The story of a boy among men is the central idea that John Hillcoat’s Lawless tinkers with. Remove the Prohibition-era setting, the drab attire, and moonshine terminology and you’re left with a practical narrative about how the youngest of three attempts to assert a measure of masculinity. Hillcoat and writer Nick Cave would have been better served to thoroughly acknowledge this thematic element instead of diverting their attention to the many story detours that shape Lawless, as the film suffers from an insufferable level of “plotiness”. Lawless never affords any of its characters the opportunity to branch out their narrative constraints – they’re so poorly drawn into very shaggy plot detours, only moving within the narrative framework for the benefit of whatever the story dictates.

Of the central characters, the most well-defined is the least interesting. Jack Bondurant (Shia LaBeouf) narrates the opening sequence prior to Lawless, indicating that this is indeed his story to tell. But Nick Cave’s script makes no effort to follow on this promise. Instead, we navigate the first act with the growing idea that the story is actually Forrest Bondurant’s (Tom Hardy) to tell. There’s promise in the first act, largely due to Hardy’s immediate presence. But in one of the film’s many lapses of judgment, focus is shifted on and off between various characters with nothing to unite their experiences or build on a potential momentum.

That potential is what makes Lawless such a disappointingly frustrating film. There are many ideas seen throughout the picture that indicates a rich story worth telling. But Cave’s disjointed scripting is compounded by Hillcoat’s ambivalent direction, therein making any glimmer of intrigue demonstrated by Hardy feel like a wasted effort. The talented ensemble is hindered by material that lacks depth and momentum, with Jessica Chastain and Mia Wasikowska left with nothing meaningful to delve into. LaBeouf’s presence is dwarfed by virtually everyone he shares the screen with; making him one of the least interesting leads I’ve seen in quite some time.

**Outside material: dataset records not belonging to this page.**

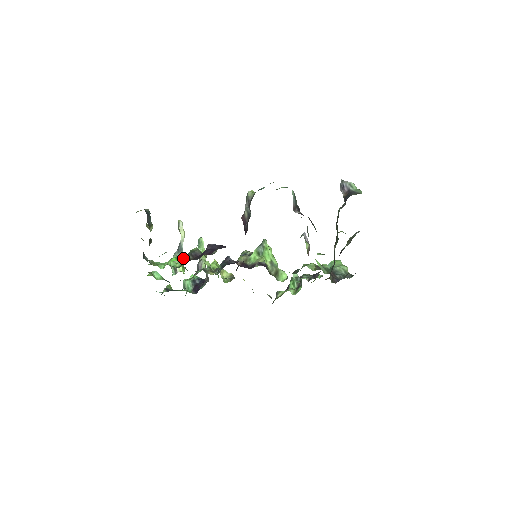
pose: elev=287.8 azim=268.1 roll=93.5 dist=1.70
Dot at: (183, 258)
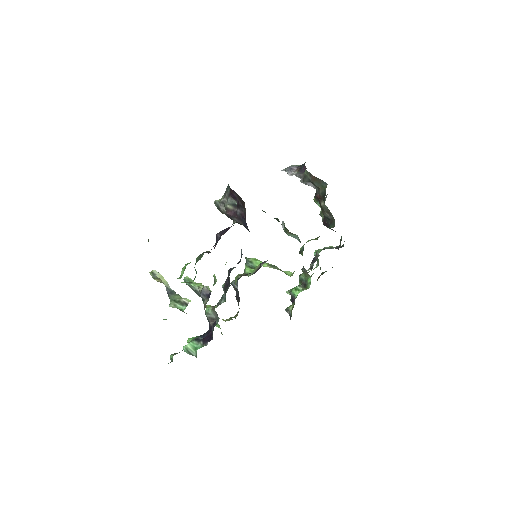
Dot at: occluded
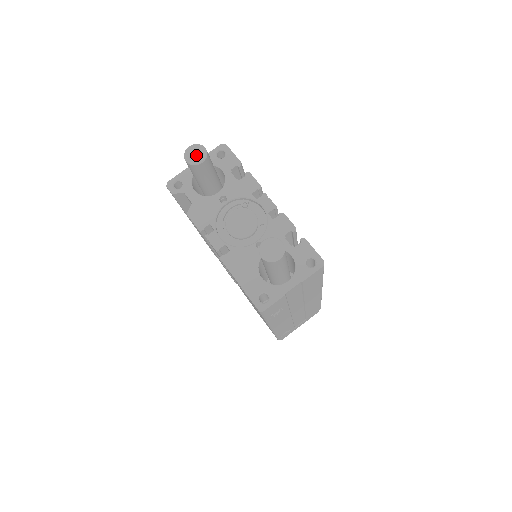
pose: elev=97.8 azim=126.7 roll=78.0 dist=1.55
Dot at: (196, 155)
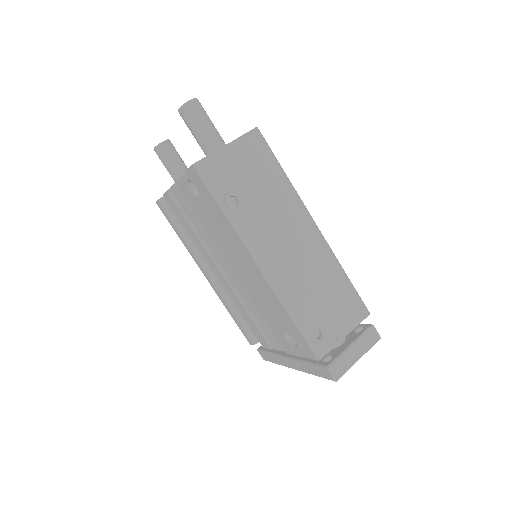
Dot at: occluded
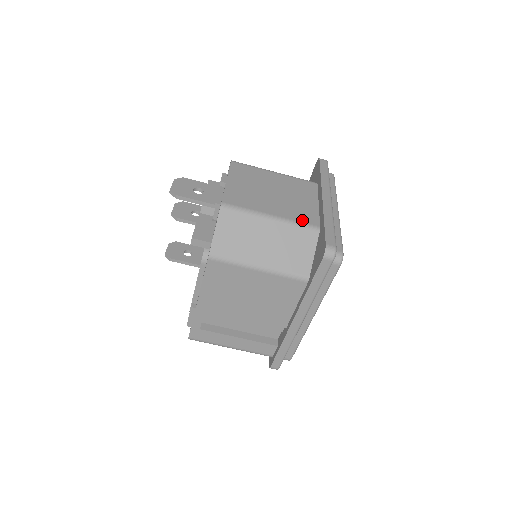
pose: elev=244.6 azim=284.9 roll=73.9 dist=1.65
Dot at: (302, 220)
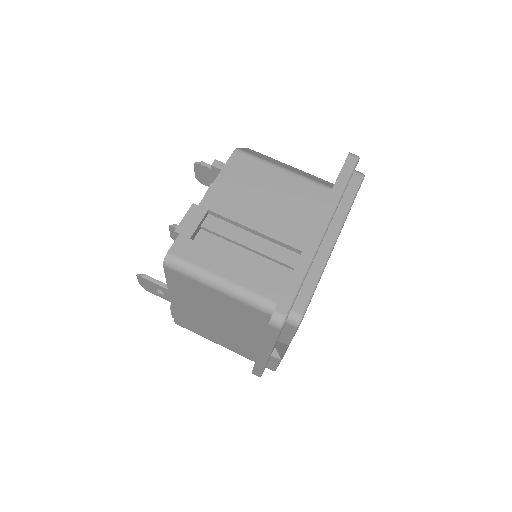
Dot at: occluded
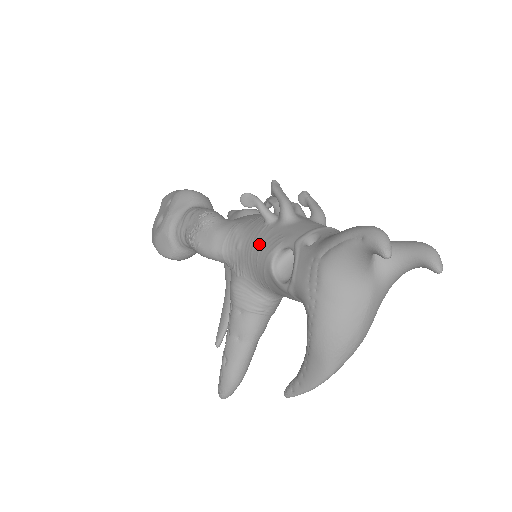
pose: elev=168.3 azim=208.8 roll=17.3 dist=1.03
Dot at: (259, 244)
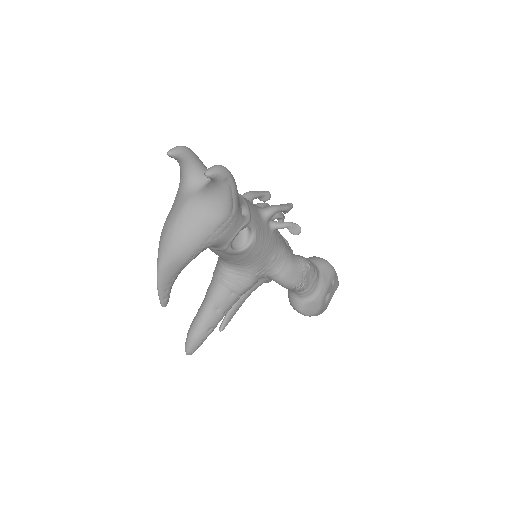
Dot at: occluded
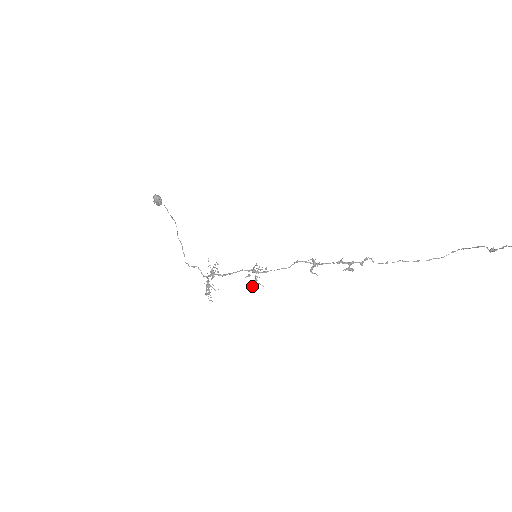
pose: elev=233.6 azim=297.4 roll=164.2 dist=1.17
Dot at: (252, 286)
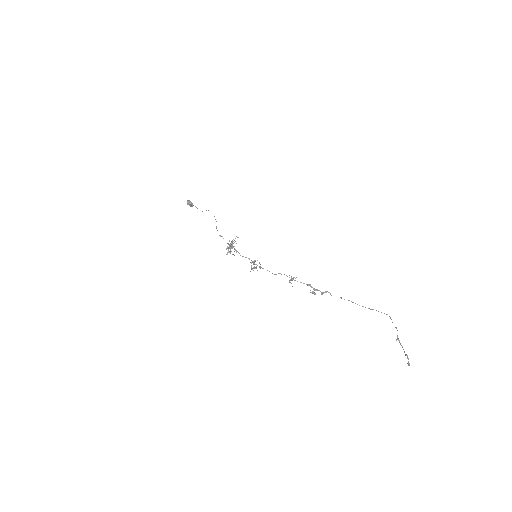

Films of this nature rarely strike a chord with me – showcases in male bravado and hyper-violence rarely do. But the crucial difference between Lawless and a film like Killer Joe is that, even as they drip of male wish-fulfillment, there’s a measure of craft on display that projects the images with a sense of purpose. Lawless does not execute on the bravado its characters attempt to project – it is merely mirroring concepts seen in other films without understanding their significance. Without this understanding, Lawless is merely a series of pointless vignettes strung together by ideas that were better executed by other filmmakers.